Genetiği değiştirilmiş organizmalar ve biyogüvenlik ile ilgili yasal düzenlemeler sonucunda GDO‘ların ülkemize girişi yasallaştı. Ülkemize girişine izin verilen 32 adet GDO‘lu genin nerelerde kullanıldığına ilişkin bir bilgiye de sahip olamadık.
Avrupa birliğine verilen sözler doğrultusunda 13 Haziran 2010 tarihinde çıkartılan 5996 sayılı Veteriner Hizmetleri Bitki Sağlığı Gıda ve Yem Yasası ile, küçük işletme olarak sınıflandırılan ve gıda üreten işletmelerin %85‘ini oluşturan işletmelerde sorumlu yöneticiliği kaldırıldı. Bu uygulama ile 7500‘ü Ziraat Mühendisi olmak üzere toplam 20000 Ziraat, Gıda ve Kimya Mühendisi işsiz kalırken halkın gıda güvenliği tehlikeye atıldı. Yasa 13 Aralık 2010 tarihinde tamamıyla yürürlüğe girerken henüz çıkarılması gereken uygulamaya esas yönetmeliklerin çıkarılmamış olması bir belirsizlik, karmaşa ve güvensizlik ortamının oluşmasına zemin hazırlamıştır.
Tuta kelebeğinin verdiği zararlar ile üretim yarı yarıya azalmış ve domates fiyatları 10 liralara yükselmiştir. Zararlı ile mücadele için gerekli olan desteklemeler yetersiz kalmıştır.
2010 yılında bölgemiz için sevindirici bir gelişme dünyadaki gelişmelere paralel olarak Pamuk üretimine kısmi bir dönüşün olmasıdır. Bu geri dönüşün sürekli olması için gereken önlemler alınmalı ithalat politikalarından vazgeçilmelidir. Kimse bu kısmi geri dönüşü bir başarı öyküsü gibi anlatmamalıdır.

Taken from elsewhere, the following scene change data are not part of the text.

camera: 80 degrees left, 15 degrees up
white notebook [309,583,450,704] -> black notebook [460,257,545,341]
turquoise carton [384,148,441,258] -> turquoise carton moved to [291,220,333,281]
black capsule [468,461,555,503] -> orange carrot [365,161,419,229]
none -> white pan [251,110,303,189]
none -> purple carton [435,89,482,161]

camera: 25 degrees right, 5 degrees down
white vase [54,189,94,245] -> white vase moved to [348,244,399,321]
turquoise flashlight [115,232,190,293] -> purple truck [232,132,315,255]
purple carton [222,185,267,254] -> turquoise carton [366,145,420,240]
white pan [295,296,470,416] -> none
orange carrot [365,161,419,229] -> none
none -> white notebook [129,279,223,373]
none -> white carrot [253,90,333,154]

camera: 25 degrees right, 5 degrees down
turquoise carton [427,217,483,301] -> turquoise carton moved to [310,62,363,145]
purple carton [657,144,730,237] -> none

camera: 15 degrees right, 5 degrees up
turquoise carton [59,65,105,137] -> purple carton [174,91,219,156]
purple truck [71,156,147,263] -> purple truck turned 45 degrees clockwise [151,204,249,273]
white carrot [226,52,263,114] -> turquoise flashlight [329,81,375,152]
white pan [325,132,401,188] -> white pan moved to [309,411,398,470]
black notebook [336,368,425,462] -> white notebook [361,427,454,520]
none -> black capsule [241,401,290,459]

2010 Yılında yaşadığımız önemli bir gelişme de Anayasa Referandumu idi. 12 Eylül Anayasasının çöplüğe atılacağı, 12 Eylül‘le hesaplaşılacağı, özgürlüklerin geliştirileceği iddiasıyla mevcut iktidar tarafından hazırlanan Anayasa değişiklikleri 12 Eylül‘de yapılan referandumda % 58 evet oyuyla kabul edildi. Bizler de bu ülkede yaşayan yurttaşlar olarak bunun sonuçlarını üniversite öğrencilerimize işçilerimize uygulanan ileri demokrasi uygulamaları ile, yaşayarak gördük. Yumurtadan örgütlü suç çıkaran, biber gazlı, tazyikli sulu, tekmeli, coplu ileri demokrasi uygulamalarının bize ağır geldiğini söylemeliyim. Umarım 2011 yılında bu tür uygulamalar son bulur, yapılacak seçimler gerçek bir demokrasi ve özgürlük ortamını sağlayacak bir iktidar yapısının oluşmasını sağlar.

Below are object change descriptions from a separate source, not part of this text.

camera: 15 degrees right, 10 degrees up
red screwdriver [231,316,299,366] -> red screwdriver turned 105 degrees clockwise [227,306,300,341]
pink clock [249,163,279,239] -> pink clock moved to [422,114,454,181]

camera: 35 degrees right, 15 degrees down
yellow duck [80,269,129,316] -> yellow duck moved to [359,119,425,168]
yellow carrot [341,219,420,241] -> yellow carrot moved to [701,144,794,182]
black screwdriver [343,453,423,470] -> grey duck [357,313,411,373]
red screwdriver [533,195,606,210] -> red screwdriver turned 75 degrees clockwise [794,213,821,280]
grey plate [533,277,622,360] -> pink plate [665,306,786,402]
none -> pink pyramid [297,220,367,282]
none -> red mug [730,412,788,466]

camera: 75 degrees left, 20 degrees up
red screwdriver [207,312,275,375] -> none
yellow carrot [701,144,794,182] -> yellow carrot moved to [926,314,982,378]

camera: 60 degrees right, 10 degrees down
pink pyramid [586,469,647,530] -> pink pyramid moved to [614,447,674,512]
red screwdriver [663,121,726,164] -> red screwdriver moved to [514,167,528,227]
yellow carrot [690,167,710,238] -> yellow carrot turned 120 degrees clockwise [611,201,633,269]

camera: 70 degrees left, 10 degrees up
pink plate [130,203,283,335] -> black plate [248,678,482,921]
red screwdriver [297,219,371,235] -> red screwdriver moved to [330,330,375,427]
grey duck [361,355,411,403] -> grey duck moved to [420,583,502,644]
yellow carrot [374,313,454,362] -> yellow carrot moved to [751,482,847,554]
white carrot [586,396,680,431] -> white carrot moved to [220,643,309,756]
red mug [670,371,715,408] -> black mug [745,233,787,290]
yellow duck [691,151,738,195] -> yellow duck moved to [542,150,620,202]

Değerli dostlar 2011 yılı seçim yılı olması nedeniyle buradan size ‘‘İzmir Tarım Grubu‘‘ tarafından İzmir‘den başlatılmış olan ‘‘Tarım Temsilcileri Parlamentoya‘‘ kampanyasını duyuruyor ve desteklerinizi beklediğimizi ifade etmek istiyorum. İzmir Tarım Grubu olarak bir tarım ülkesi olan ülkemizde tarımın TBMM‘de yeterince temsil edilmediğinden hareketle Meclisteki 550 milletvekilinin 100‘ünün İzmir‘den seçilecek 26 milletvekilinin ise en az 10‘unun öncelikle çiftçilerden, olmak üzere tarım temsilcilerinden oluşturulması gerektiğini söylüyoruz. Seçime katılacak siyasi partilerimizin aday listelerini buna uygun şekilde oluşturma yönünde irade göstermesini bekliyoruz.

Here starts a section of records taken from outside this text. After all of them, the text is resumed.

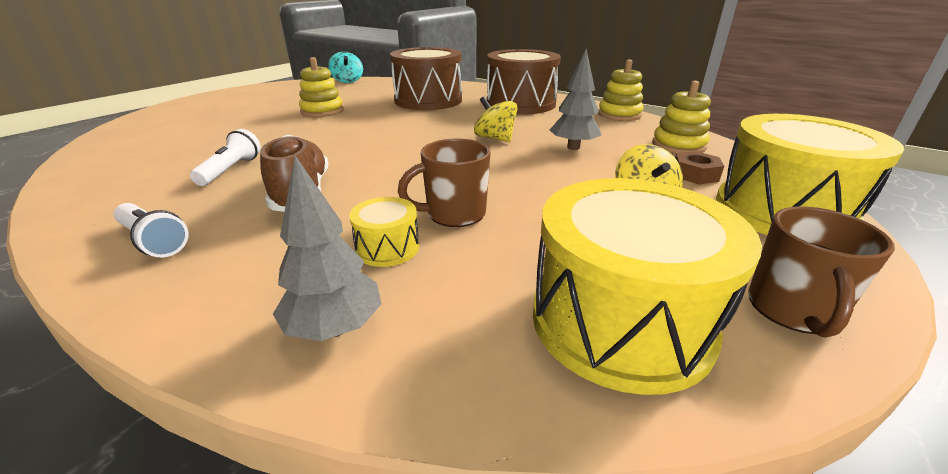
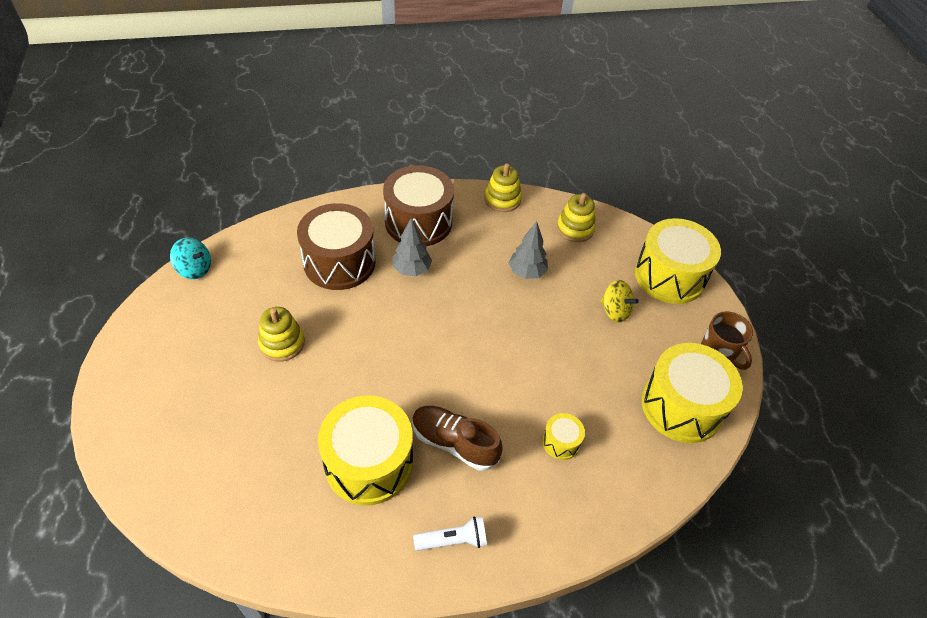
camera: 50 degrees left, 20 degrees up
white flashlight [190,129,261,186] -> yellow drum [318,396,413,505]
grey tree [273,156,381,341] -> grey tree moved to [392,218,432,276]
brown mug [398,139,491,227] -> none
yellow spinning top [474,97,518,142] -> none
brown nut [675,151,724,184] -> none

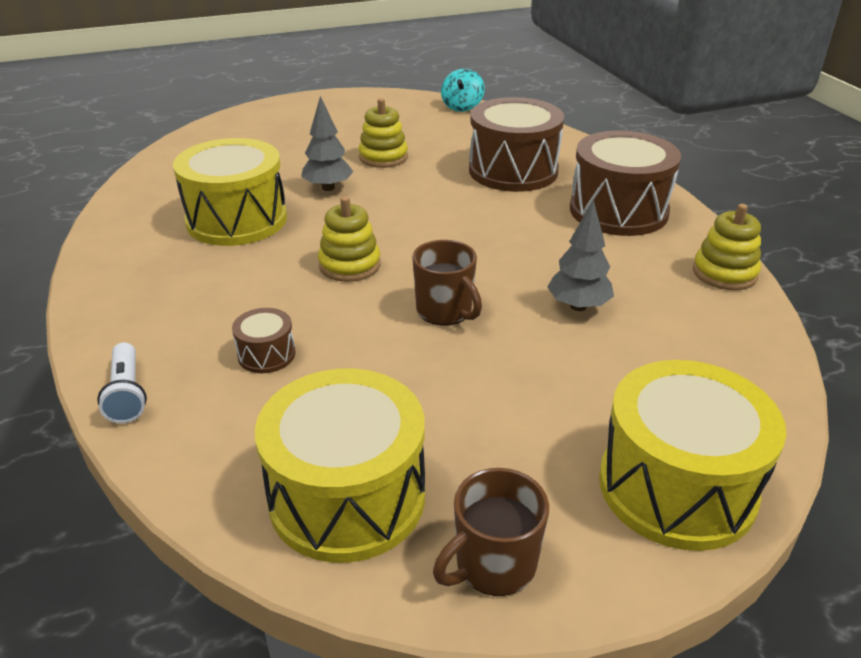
camera: 85 degrees right, 15 degrees down
grey tree [392,218,432,276] -> grey tree moved to [301,96,354,191]
brown shoe [412,406,503,471] -> none
white flashlight [413,516,487,551] -> white flashlight moved to [97,342,147,423]
yellow drum [542,413,585,460] -> brown drum [232,308,295,373]
yellow stacking toy [557,193,596,242] -> yellow stacking toy moved to [318,196,381,282]
yellow spinning top [600,280,639,323] -> none
none -> brown mug [412,240,482,325]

Değerli katılımcılar sevgili dostlar,
Sözlerime son vermeden 10 Ocak gününün aynı zamanda dünya çalışan gazeteciler günü olması nedeniyle değerli basın emekçilerimizin gününü kutluyor, siyasi ve ekonomik baskılardan uzak özgür bir çalışma ortamı diliyorum. Güzel Türkiyem‘de hırsızlar katiller dışarıda elini kolunu sallayarak gezerken, gazetecilerin tutukluluğunu kabullenmediğimi, tutuklu gazetecilerimizin 2011 yılında özgürlüklerine kavuşması dileğimi de ifade etmek istiyorum.
Bu duygu ve düşüncelerle Tarım Öğretiminin 165. Yılını kutluyor iki gün sürecek etkinliklerimizde bizlerle birlikte olmanızı, 2011 Yılının Türk çiftçisi, köylüsü, Tarım Sektörüne hizmet eden mesleğimiz ve meslektaşlarımız, Peyzaj Mimarı dostlarımız ve emeğiyle geçinen tüm kesimler için yararlı sonuçlar doğurmasını, güzel ülkemizde dostça kardeşçe, birlik ve beraberlik içinde yaşayacağımız güzel günler getirmesini diliyor, hepinize saygılar, sevgiler sunuyorum.